Start of Block

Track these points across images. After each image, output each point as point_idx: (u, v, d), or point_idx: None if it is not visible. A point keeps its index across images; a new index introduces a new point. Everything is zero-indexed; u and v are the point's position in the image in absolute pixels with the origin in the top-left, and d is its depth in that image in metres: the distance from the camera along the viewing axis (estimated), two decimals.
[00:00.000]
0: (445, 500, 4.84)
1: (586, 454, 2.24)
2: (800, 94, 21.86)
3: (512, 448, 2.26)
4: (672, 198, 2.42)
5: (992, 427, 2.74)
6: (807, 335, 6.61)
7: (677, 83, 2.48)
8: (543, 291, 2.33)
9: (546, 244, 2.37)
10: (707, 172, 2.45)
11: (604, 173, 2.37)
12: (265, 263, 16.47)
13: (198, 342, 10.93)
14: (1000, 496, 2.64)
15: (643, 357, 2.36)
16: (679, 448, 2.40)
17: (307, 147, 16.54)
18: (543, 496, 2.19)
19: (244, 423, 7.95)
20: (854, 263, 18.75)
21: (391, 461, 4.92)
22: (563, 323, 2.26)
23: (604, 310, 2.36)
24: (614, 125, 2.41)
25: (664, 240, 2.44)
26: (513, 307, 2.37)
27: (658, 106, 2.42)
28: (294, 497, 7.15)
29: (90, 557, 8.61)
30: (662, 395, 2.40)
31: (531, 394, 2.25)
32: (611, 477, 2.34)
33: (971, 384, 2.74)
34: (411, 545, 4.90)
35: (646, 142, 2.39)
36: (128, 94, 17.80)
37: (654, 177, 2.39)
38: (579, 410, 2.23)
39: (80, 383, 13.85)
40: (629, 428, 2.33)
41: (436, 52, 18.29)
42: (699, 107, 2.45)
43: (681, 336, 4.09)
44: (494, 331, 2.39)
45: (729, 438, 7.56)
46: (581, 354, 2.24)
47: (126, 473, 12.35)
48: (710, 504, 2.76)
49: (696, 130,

End of Block
Start of Block

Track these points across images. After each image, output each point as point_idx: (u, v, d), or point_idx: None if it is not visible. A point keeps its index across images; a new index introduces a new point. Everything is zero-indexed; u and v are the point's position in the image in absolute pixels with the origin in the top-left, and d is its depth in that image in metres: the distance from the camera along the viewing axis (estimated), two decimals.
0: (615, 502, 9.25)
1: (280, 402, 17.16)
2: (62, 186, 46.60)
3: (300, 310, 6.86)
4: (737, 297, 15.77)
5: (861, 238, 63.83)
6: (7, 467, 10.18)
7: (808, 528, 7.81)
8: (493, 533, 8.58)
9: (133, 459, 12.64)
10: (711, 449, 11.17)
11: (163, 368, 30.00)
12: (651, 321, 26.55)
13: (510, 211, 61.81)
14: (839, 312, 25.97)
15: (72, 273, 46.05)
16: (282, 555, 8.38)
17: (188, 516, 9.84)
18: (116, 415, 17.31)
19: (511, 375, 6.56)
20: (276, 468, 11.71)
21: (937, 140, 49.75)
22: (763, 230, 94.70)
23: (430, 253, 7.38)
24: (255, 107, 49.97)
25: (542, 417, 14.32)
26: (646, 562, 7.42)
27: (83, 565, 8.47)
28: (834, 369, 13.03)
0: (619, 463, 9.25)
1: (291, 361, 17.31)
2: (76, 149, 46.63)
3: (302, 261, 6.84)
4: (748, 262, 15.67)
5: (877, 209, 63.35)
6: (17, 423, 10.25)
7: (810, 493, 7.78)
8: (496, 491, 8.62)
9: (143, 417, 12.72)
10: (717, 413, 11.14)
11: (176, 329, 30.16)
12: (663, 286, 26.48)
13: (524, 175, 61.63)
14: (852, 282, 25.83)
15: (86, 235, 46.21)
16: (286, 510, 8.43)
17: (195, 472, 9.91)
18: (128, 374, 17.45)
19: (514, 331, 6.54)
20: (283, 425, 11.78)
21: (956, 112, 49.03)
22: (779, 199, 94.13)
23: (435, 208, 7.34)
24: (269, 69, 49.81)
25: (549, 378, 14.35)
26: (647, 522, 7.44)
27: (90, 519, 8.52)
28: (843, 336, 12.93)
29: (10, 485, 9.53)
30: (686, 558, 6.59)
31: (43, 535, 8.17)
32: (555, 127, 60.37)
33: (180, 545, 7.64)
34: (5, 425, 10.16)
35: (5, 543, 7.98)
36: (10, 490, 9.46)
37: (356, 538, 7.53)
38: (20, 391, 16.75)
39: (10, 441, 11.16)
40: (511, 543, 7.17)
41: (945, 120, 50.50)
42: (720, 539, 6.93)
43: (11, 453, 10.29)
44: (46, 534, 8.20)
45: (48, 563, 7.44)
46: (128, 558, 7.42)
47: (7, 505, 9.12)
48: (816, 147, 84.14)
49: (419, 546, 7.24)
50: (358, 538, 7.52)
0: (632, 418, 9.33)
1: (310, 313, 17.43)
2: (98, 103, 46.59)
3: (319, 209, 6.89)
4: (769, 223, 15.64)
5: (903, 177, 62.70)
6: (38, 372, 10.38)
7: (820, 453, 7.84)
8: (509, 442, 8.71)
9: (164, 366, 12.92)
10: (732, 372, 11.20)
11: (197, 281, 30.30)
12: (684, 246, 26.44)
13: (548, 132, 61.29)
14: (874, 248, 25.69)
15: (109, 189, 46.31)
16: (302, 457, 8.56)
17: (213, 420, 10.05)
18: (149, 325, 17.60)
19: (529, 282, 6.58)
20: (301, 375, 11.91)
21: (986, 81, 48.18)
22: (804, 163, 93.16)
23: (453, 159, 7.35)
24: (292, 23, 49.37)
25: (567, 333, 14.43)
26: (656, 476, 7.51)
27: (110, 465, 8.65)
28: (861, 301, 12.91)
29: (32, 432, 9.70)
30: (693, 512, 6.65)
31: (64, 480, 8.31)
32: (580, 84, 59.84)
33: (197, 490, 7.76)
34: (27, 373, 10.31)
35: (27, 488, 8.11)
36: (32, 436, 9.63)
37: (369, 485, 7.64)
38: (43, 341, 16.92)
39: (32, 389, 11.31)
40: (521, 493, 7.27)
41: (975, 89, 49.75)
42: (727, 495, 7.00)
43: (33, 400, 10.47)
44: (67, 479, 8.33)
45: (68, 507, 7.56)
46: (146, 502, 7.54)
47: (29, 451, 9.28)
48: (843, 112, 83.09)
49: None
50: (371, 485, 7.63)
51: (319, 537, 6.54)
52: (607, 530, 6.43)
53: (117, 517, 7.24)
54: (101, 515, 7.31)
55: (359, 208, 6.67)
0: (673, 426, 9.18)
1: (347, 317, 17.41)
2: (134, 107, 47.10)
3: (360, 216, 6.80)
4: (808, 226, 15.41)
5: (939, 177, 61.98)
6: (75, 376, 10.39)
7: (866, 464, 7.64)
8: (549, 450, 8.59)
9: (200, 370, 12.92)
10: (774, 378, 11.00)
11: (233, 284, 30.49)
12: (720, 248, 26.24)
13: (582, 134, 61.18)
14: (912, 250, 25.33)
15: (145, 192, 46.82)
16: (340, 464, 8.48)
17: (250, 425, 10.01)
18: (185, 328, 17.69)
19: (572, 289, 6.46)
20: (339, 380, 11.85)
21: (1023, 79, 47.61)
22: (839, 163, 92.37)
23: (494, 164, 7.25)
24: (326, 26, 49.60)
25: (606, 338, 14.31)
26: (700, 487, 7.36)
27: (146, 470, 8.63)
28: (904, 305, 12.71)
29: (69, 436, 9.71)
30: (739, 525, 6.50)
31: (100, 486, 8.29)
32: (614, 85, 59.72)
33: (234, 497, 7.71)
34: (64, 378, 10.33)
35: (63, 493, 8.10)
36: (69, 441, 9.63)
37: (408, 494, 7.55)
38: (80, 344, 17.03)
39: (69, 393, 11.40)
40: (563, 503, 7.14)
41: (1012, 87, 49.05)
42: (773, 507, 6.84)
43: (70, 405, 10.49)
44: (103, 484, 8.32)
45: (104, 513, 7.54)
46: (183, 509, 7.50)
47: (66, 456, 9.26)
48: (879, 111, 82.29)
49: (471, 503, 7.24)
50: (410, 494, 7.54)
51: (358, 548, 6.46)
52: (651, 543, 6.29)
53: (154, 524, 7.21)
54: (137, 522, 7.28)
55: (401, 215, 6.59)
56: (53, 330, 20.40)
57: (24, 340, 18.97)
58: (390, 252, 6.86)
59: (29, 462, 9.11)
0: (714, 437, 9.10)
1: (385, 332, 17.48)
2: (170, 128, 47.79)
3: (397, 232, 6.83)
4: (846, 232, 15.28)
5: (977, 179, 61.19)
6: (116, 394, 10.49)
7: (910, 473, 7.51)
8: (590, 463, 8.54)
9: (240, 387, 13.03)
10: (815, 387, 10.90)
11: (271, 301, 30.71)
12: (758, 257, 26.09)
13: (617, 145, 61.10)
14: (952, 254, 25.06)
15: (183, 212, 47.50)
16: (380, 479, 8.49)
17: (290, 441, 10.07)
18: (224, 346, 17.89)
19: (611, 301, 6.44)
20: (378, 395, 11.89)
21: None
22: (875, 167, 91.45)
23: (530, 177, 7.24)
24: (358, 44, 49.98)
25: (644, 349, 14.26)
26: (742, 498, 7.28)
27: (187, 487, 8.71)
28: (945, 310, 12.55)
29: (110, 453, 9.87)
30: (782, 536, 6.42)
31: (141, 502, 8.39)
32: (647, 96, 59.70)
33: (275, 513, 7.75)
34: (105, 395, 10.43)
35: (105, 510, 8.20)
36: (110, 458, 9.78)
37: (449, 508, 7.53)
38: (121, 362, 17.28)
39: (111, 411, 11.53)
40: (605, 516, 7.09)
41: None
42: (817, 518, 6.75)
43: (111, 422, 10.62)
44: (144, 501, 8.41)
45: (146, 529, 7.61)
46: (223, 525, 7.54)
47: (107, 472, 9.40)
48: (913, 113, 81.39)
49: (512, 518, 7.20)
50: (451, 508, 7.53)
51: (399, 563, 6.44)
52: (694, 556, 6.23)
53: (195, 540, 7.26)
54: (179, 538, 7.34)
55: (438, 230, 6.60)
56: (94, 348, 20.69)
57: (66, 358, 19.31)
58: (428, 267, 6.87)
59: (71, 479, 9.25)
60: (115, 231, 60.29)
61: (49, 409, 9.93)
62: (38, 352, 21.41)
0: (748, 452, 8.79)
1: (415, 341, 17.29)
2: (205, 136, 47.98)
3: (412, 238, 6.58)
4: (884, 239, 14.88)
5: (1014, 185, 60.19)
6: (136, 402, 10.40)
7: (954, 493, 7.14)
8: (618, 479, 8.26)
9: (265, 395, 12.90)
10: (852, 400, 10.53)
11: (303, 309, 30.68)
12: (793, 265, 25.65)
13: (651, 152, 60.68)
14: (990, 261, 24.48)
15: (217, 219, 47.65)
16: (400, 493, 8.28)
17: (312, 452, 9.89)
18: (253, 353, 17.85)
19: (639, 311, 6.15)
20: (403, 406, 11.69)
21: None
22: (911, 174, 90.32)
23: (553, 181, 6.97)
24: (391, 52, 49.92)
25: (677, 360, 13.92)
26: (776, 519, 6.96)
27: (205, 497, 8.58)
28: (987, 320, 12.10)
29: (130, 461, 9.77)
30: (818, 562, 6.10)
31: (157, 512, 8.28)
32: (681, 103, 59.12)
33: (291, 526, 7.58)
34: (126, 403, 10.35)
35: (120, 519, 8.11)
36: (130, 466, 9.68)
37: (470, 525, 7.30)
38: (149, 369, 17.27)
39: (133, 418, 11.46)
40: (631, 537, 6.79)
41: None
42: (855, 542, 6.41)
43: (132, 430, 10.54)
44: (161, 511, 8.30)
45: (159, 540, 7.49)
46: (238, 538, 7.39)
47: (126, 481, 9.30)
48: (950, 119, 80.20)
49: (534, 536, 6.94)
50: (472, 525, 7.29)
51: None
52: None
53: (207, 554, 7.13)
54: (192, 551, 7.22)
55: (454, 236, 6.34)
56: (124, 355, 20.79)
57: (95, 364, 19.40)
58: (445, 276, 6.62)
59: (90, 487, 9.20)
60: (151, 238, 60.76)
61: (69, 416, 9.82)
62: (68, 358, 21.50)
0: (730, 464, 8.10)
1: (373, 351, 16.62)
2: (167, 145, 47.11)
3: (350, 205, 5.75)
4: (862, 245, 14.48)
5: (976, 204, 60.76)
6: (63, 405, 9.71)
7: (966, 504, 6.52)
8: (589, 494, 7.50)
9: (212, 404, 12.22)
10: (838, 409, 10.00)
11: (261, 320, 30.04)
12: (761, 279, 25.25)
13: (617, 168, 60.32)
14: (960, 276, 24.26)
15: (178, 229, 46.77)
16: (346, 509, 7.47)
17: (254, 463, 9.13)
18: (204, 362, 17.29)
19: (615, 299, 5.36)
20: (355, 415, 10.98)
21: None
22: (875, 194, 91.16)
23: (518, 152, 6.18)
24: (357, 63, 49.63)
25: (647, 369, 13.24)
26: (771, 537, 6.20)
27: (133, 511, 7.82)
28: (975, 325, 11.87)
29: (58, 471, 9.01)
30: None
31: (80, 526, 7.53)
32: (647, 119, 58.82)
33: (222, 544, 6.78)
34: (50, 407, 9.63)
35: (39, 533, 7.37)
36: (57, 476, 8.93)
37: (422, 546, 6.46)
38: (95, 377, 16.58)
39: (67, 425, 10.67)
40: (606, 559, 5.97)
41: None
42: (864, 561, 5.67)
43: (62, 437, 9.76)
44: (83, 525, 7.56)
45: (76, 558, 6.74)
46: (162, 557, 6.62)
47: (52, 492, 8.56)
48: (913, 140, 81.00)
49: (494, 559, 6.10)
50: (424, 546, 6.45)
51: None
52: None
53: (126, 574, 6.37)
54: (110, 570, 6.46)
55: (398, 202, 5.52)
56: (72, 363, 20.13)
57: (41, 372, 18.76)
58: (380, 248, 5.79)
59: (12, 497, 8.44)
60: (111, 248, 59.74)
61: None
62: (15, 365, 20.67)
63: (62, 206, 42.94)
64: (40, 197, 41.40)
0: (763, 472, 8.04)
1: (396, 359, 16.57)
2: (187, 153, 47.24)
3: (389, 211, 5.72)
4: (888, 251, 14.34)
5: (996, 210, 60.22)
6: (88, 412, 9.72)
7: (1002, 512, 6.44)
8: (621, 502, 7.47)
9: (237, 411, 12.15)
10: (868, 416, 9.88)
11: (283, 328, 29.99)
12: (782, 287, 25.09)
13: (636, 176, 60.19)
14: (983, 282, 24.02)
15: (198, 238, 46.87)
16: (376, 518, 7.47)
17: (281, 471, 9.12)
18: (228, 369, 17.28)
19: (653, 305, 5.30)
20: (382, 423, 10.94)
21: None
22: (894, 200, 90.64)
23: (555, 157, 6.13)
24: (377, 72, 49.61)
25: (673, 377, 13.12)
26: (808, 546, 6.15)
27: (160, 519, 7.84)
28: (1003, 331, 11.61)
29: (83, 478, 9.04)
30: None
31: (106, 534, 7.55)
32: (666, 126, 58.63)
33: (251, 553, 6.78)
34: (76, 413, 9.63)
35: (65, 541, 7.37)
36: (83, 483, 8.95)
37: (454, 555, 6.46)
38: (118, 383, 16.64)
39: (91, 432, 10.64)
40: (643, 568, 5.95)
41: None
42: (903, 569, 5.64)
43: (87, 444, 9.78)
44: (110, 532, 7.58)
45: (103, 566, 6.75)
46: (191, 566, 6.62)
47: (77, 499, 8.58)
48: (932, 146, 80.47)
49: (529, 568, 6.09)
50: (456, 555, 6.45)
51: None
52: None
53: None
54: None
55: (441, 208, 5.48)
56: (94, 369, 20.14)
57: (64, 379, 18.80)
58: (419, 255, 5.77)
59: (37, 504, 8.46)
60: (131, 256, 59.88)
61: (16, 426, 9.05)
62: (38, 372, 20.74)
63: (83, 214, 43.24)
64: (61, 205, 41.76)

End of Block

WHAT THE TASK REQUIRES
Would you quote everything above from the line containing "10: (707, 172, 2.45)" down to the line containing "39: (80, 383, 13.85)"? Include both of those lines and nothing else.

FINAL ANSWER
10: (707, 172, 2.45)
11: (604, 173, 2.37)
12: (265, 263, 16.47)
13: (198, 342, 10.93)
14: (1000, 496, 2.64)
15: (643, 357, 2.36)
16: (679, 448, 2.40)
17: (307, 147, 16.54)
18: (543, 496, 2.19)
19: (244, 423, 7.95)
20: (854, 263, 18.75)
21: (391, 461, 4.92)
22: (563, 323, 2.26)
23: (604, 310, 2.36)
24: (614, 125, 2.41)
25: (664, 240, 2.44)
26: (513, 307, 2.37)
27: (658, 106, 2.42)
28: (294, 497, 7.15)
29: (90, 557, 8.61)
30: (662, 395, 2.40)
31: (531, 394, 2.25)
32: (611, 477, 2.34)
33: (971, 384, 2.74)
34: (411, 545, 4.90)
35: (646, 142, 2.39)
36: (128, 94, 17.80)
37: (654, 177, 2.39)
38: (579, 410, 2.23)
39: (80, 383, 13.85)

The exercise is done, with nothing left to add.